Dogs were observed in poor condition, suffering from cherry eye and appearing underweight, yet there were no appropriate medical records of any kind and no evidence of treatments for sick animals.
The general body condition of minipigs and cows was also found to be poor.
An animal handler was observed roughly handling a dog by the scruff in front of inspectors. The inspection report noted that the casual manner in which this was done suggests that rough handling is a routine and accepted practice at the facility.
This observation was supported by whistleblower video footage showing workers slamming dogs’ legs in cage bars.
The facility’s euthanasia procedures were found to be severely inadequate.
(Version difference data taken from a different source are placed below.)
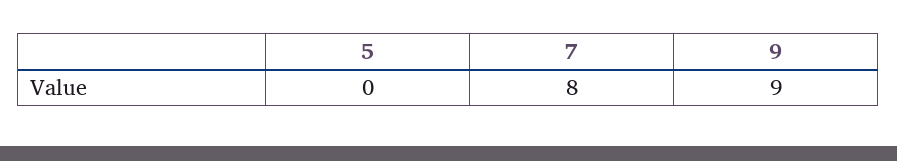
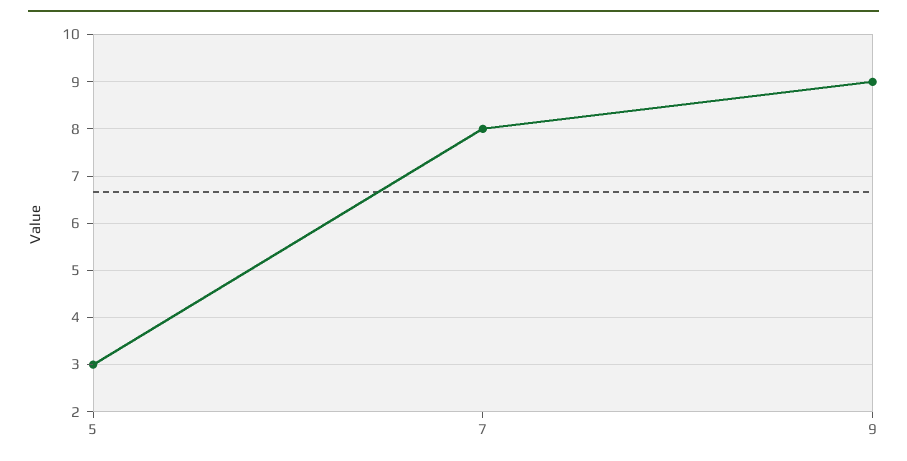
  {
-   "5": 0,
+   "5": 3,
    "7": 8,
    "9": 9
  }

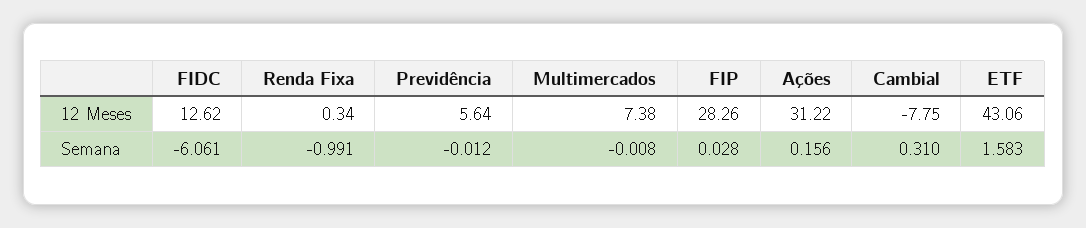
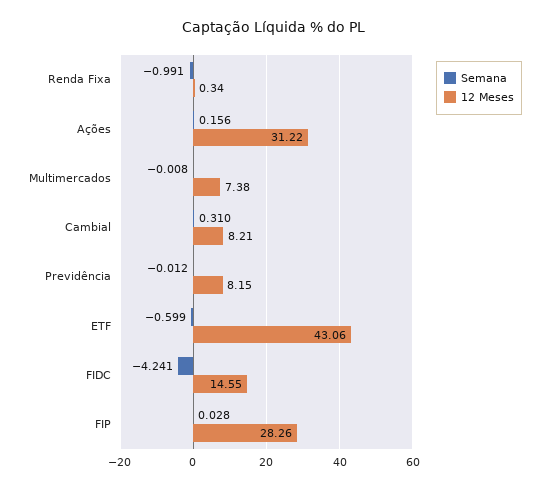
  {
    "12 Meses": {
-     "FIDC": 12.62,
+     "FIDC": 14.55,
      "Renda Fixa": 0.34,
-     "Previdência": 5.64,
+     "Previdência": 8.15,
      "Multimercados": 7.38,
      "FIP": 28.26,
      "Ações": 31.22,
-     "Cambial": -7.75,
+     "Cambial": 8.21,
      "ETF": 43.06
    },
    "Semana": {
-     "FIDC": -6.061,
+     "FIDC": -4.241,
      "Renda Fixa": -0.991,
      "Previdência": -0.012,
      "Multimercados": -0.008,
      "FIP": 0.028,
      "Ações": 0.156,
      "Cambial": 0.31,
-     "ETF": 1.583
+     "ETF": -0.599
    }
  }

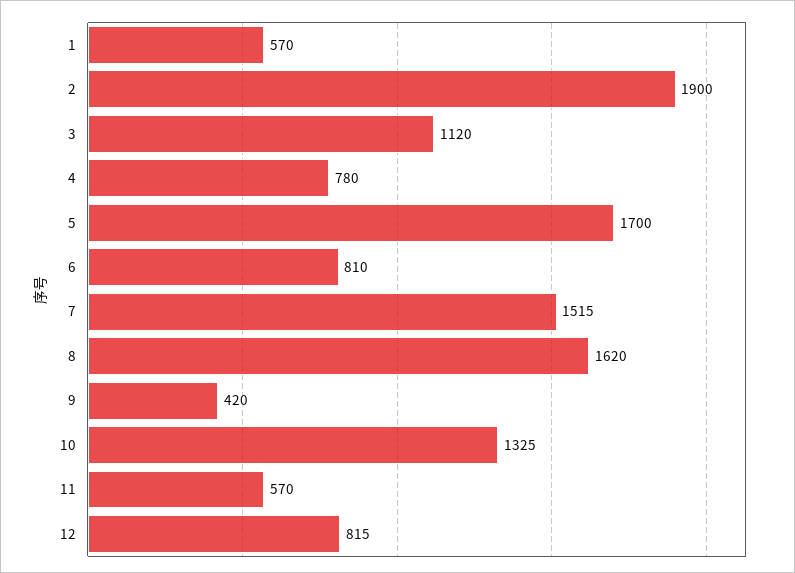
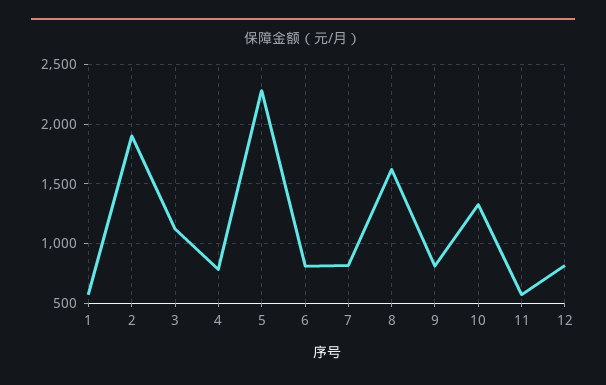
  {
    "1": 570,
    "2": 1900,
    "3": 1120,
    "4": 780,
-   "5": 1700,
+   "5": 2300,
    "6": 810,
-   "7": 1515,
+   "7": 800,
    "8": 1620,
-   "9": 420,
+   "9": 800,
    "10": 1325,
    "11": 570,
    "12": 815
  }

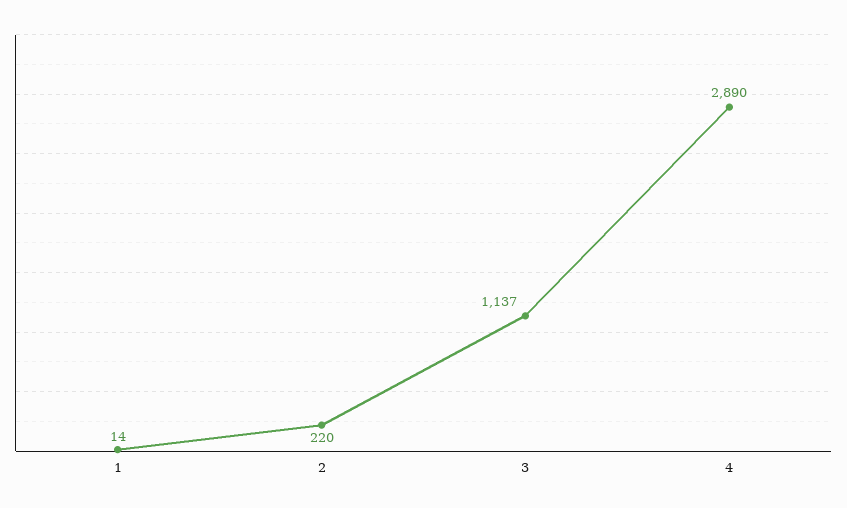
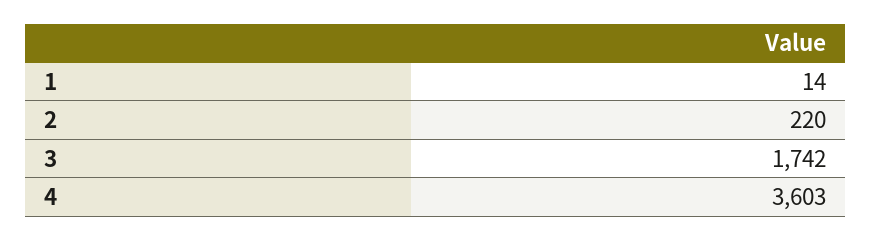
  {
    "1": 14,
    "2": 220,
-   "3": 1137,
+   "3": 1742,
-   "4": 2890
+   "4": 3603
  }

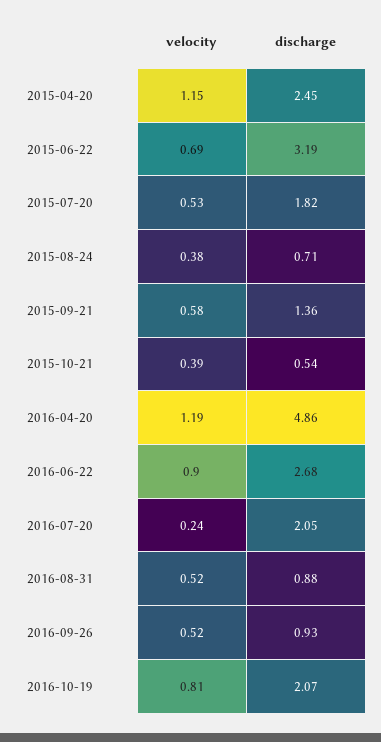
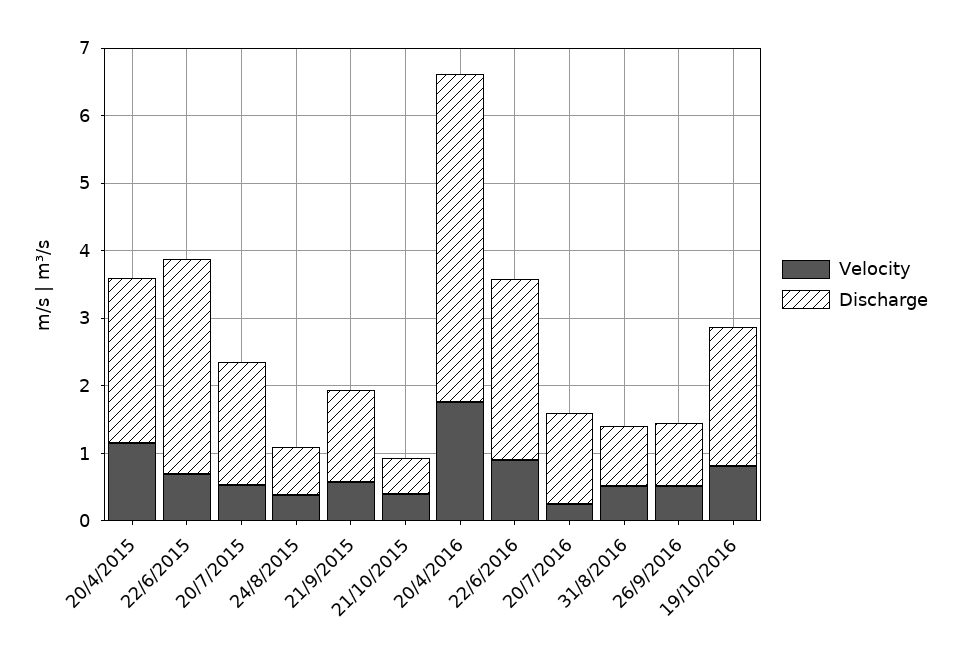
  {
    "velocity": {
      "2015-04-20": 1.15,
      "2015-06-22": 0.69,
      "2015-07-20": 0.53,
      "2015-08-24": 0.38,
      "2015-09-21": 0.58,
      "2015-10-21": 0.39,
-     "2016-04-20": 1.19,
+     "2016-04-20": 1.8,
      "2016-06-22": 0.9,
      "2016-07-20": 0.24,
      "2016-08-31": 0.52,
      "2016-09-26": 0.52,
      "2016-10-19": 0.81
    },
    "discharge": {
      "2015-04-20": 2.45,
      "2015-06-22": 3.19,
      "2015-07-20": 1.82,
      "2015-08-24": 0.71,
      "2015-09-21": 1.36,
      "2015-10-21": 0.54,
      "2016-04-20": 4.86,
      "2016-06-22": 2.68,
-     "2016-07-20": 2.05,
+     "2016-07-20": 1.4,
      "2016-08-31": 0.88,
      "2016-09-26": 0.93,
      "2016-10-19": 2.07
    }
  }

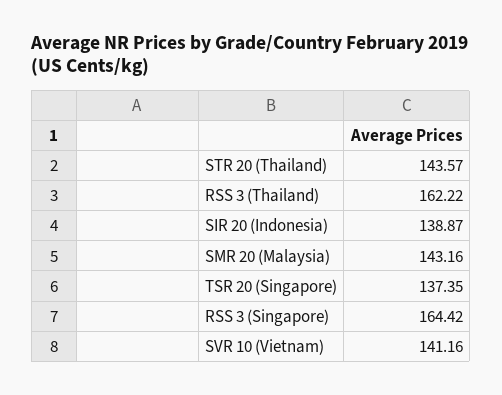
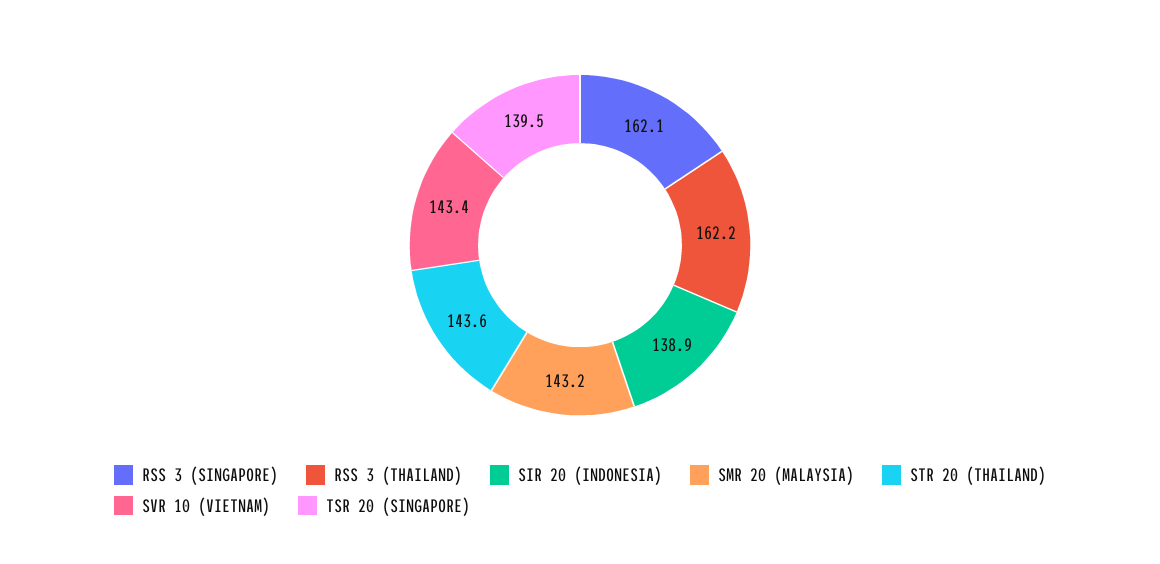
  {
    "STR 20 (Thailand)": 143.57,
    "RSS 3 (Thailand)": 162.22,
    "SIR 20 (Indonesia)": 138.87,
    "SMR 20 (Malaysia)": 143.16,
-   "TSR 20 (Singapore)": 137.35,
+   "TSR 20 (Singapore)": 139.5,
-   "RSS 3 (Singapore)": 164.42,
+   "RSS 3 (Singapore)": 162.1,
-   "SVR 10 (Vietnam)": 141.16
+   "SVR 10 (Vietnam)": 143.4
  }

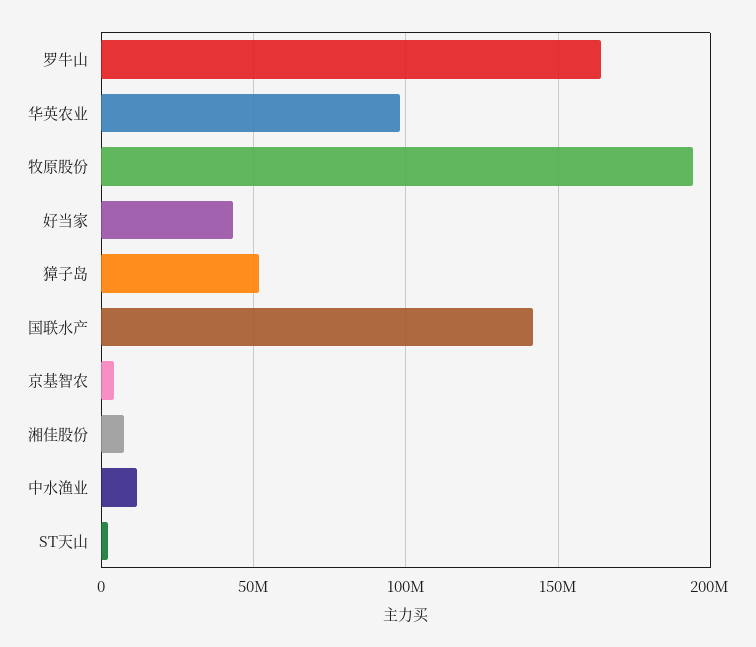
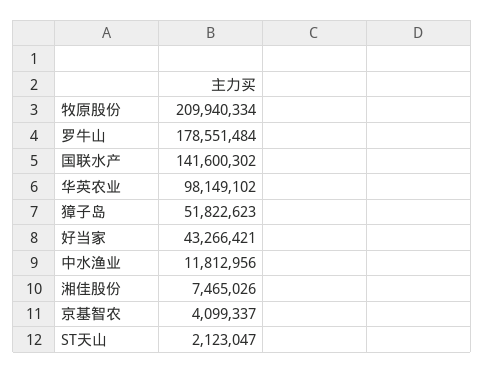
  {
-   "罗牛山": 165000000,
+   "罗牛山": 178551484,
    "华英农业": 98149102,
-   "牧原股份": 195000000,
+   "牧原股份": 209940334,
    "好当家": 43266421,
    "獐子岛": 51822623,
    "国联水产": 141600302,
    "京基智农": 4099337,
    "湘佳股份": 7465026,
    "中水渔业": 11812956,
    "ST天山": 2123047
  }

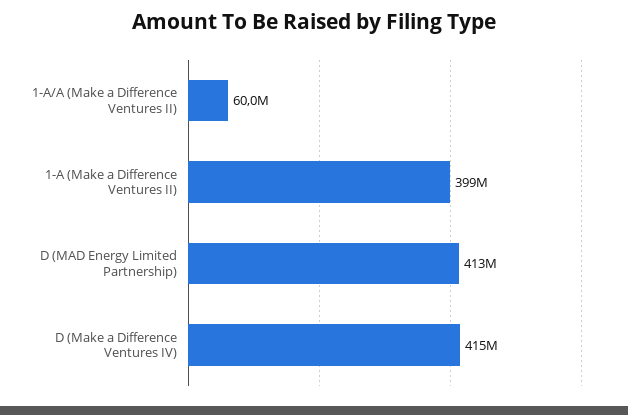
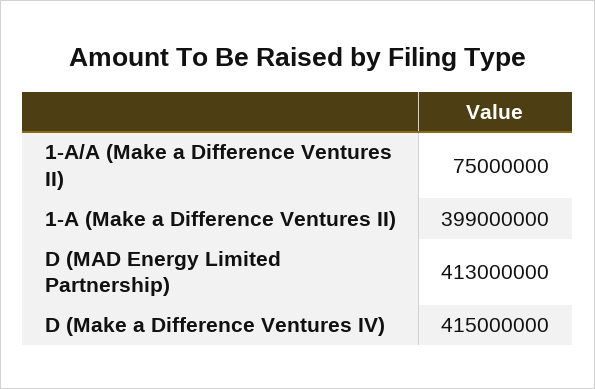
  {
-   "1-A/A (Make a Difference Ventures II)": 60000000,
+   "1-A/A (Make a Difference Ventures II)": 75000000,
    "1-A (Make a Difference Ventures II)": 399000000,
    "D (MAD Energy Limited Partnership)": 413000000,
    "D (Make a Difference Ventures IV)": 415000000
  }

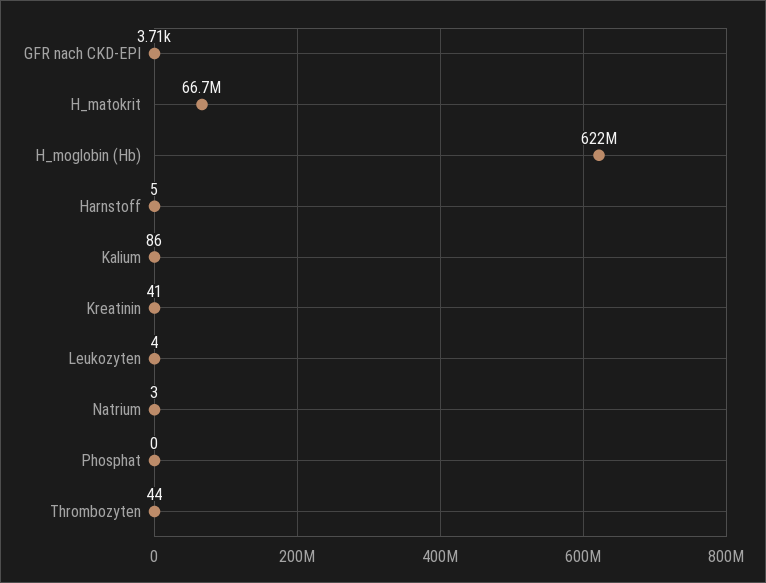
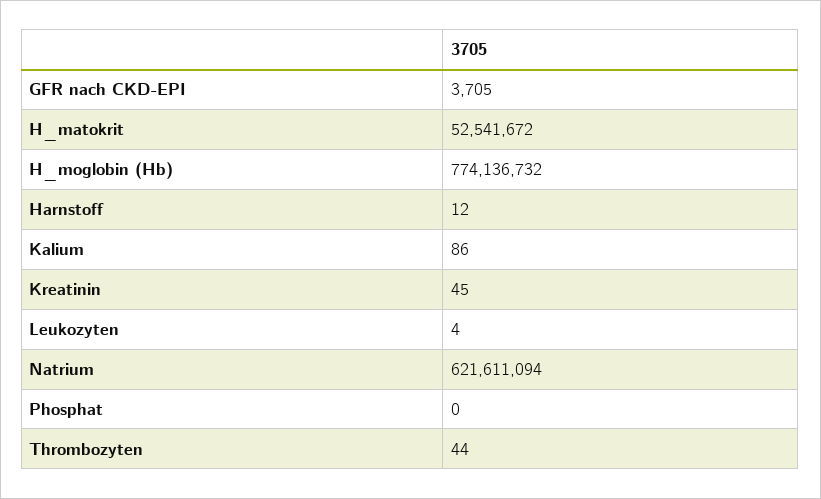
  {
    "GFR nach CKD-EPI": 3705,
-   "H_matokrit": 66700000,
+   "H_matokrit": 52541672,
-   "H_moglobin (Hb)": 622000000,
+   "H_moglobin (Hb)": 774136732,
-   "Harnstoff": 5,
+   "Harnstoff": 12,
    "Kalium": 86,
-   "Kreatinin": 41,
+   "Kreatinin": 45,
    "Leukozyten": 4,
-   "Natrium": 3,
+   "Natrium": 621611094,
    "Phosphat": 0,
    "Thrombozyten": 44
  }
Sedatives required for humane euthanasia are not used before killing dogs, and there is a lack of sufficient drugs indicating improper euthanasia procedures.
Dogs are fed only once daily, further demonstrating inadequate care standards.
The inspection uncovered serious biosecurity and public health risks at the facility.
There was a complete absence of dedicated quarantine facilities across all animal housing units, posing significant risks to animal health, biosecurity and disease containment.
Animals were moved around the facility without due disease checks and health screens.
Particularly concerning was the finding that primates are wild-caught and the current screening protocol does not check for Kyasanur Forest Disease, which is transmissible from monkey to monkey and from monkeys to humans.
The facility also lacks an anxiety, fear and distress management protocol, with inspectors noting that two monkeys undergoing experiments involving incisions creating wounds were operated on without any sedatives.
The inspection revealed a glaring absence of proper record-keeping systems at Palamur Biosciences, including failure to note the frequency of use of each animal in experiments.
The inspectors characterised this fragmented and superficial record-keeping as reflecting a seriously negligent approach to both regulatory compliance and animal welfare standards.
Only two veterinarians were present during the inspection, raising serious concerns about the availability of veterinary care at the facility.
There is no veterinary coverage during night hours, and night staff are not present in animal quarters during these periods.
The facility had hardly any medicines available given the animal population, with no sedatives, analgesics, anaesthetics or emergency pain-management medicines on hand.
The inspection committee found evidence of deliberate concealment by facility management.
White Yorkshire mixed breed pigs were not initially disclosed to the inspection team, with their use for heart-related experiments only coming to light through a staff member’s accidental admission.
The facility initially denied that any sheep were present, but inspectors found seven sheep on the premises.
Claims of animal care by Palamur Biosciences did not match CCTV footage, and only curated CCTV footage was made available to inspectors even after repeated requests.
The inspectors noted inconsistencies between approved protocols and the actual number of animals present at the facility.
The inspection committee concluded that the operational deficiencies observed at Palamur Biosciences are not isolated incidents but indicative of entrenched structural, procedural and ethical failures.
The overall approach to animal welfare and care at the facility reflects a deeply troubling lack of commitment to the health and wellbeing of animals in its custody.